Polémique laïque en pleine rentrée : le ministre de l'Éducation refuse de prononcer Toussaint et divise la France
À peine nommé à la tête du ministère de l'Éducation nationale, Édouard Geffray, le technocrate chevronné issu des rangs de la haute fonction publique, a déjà réussi l'exploit de cristalliser les tensions autour de la laïcité républicaine.
Édouard Geffray esquive le mot Toussaint sur TF1 et rallume le débat. C'est dans le calme apparent d'une matinale télé que la tempête s'est levée ce lundi trois novembre. Invité de Bonjour ! sur TF1, aux côtés de Bruce Toussaint, Édouard Geffray, ministre de l'Éducation nationale depuis à peine trois semaines, s'est retrouvé piégé par une question anodine sur le calendrier scolaire.

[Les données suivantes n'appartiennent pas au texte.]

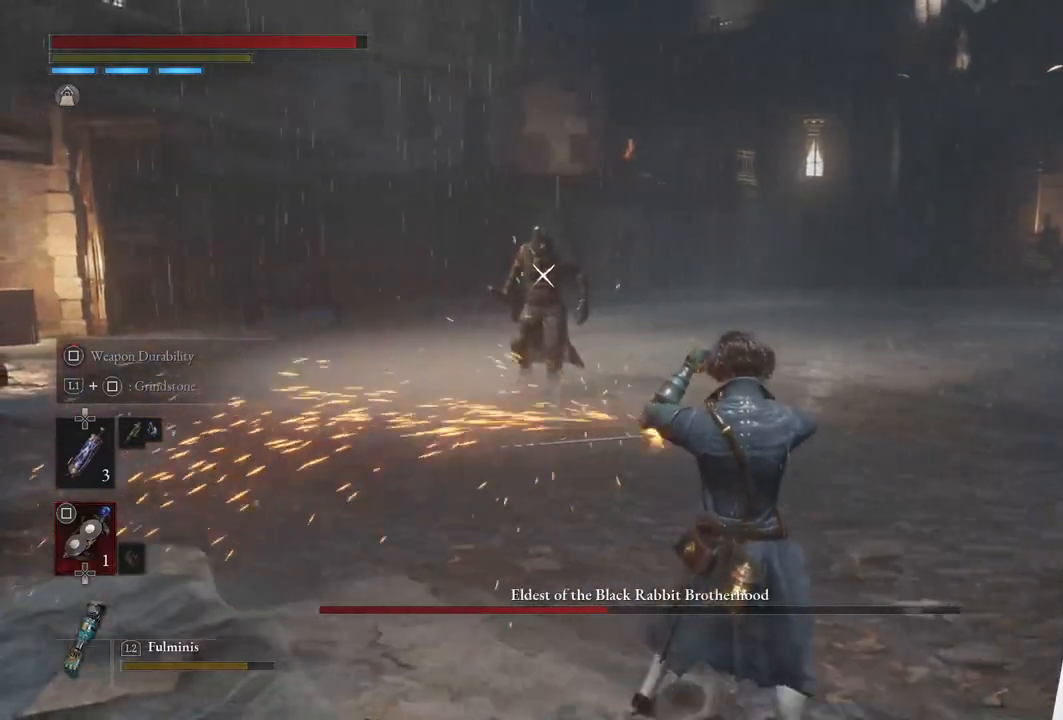
{"buttons": ["SQUARE"], "left_stick": "right", "right_stick": "center", "events": []}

Comment les Français réservent-ils les vacances de la Toussaint aux enfants dans les transports en commun ?, lance le journaliste, l'air de rien. Mais Geffray, ce haut fonctionnaire de cinquante-huit ans passé par les cabinets de Matignon, dévie aussitôt : Les Français en ont besoin, l'une ou l'autre expression. Et vous ? En tant que ministre, vous dites quoi ? Moi, je pense qu'il y a un certain nombre de repères sémantiques qui sont connus, comme la Constitution de Grenoble. C'est un certain nombre... Aucune signification pour les Français en fonction de leur de leur de...
La phrase, hachée par l'émotion ou un micro capricieux, s'achève sur un silence gêné. Pas un seul Toussaint prononcé. À la place, un glissement subtil vers vacances d'automne ou d'hiver, comme si le mot même de la fête des Morts était un tabou républicain.

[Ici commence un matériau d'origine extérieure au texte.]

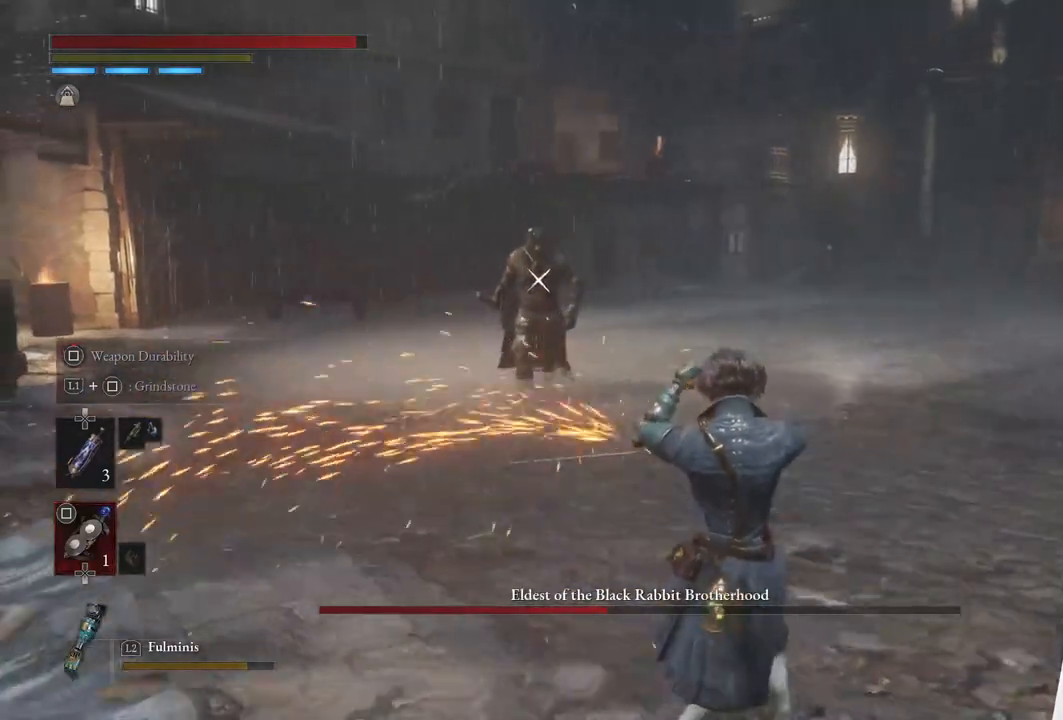
{"buttons": ["SQUARE"], "left_stick": "right", "right_stick": "center", "events": []}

La séquence, diffusée à sept heures trente précises, n'a duré que deux minutes, mais elle a suffi à enflammer les plateaux et les timelines. On se souvient d'ailleurs il y a quelques semaines de ce comité de théologie, vous voulez revenir, ce n'est pas un aspect contraignant mais quand même, avait-il ajouté plus tôt, évoquant vaguement un comité interministériel sur l'intégration laïque – une référence obscure à des discussions internes sur les symboles religieux à l'école.
Geffray, nommé le douze octobre dans le gouvernement Lecornu II, succède à Elisabeth Borne dans un ministère sous tension : grèves à répétition, pénurie d'enseignants, et une rentrée deux mille vingt-cinq marquée par quarante-neuf mille élèves handicapés sans accompagnant.
Mais ce matin-là, l'actualité brûlante des Accompagnants des Élèves en Situation de Handicap (AESH) passe au second plan. C'est ce refus – ou cette maladresse ? – de nommer les vacances du dix-huit octobre au quatre novembre qui fait le buzz.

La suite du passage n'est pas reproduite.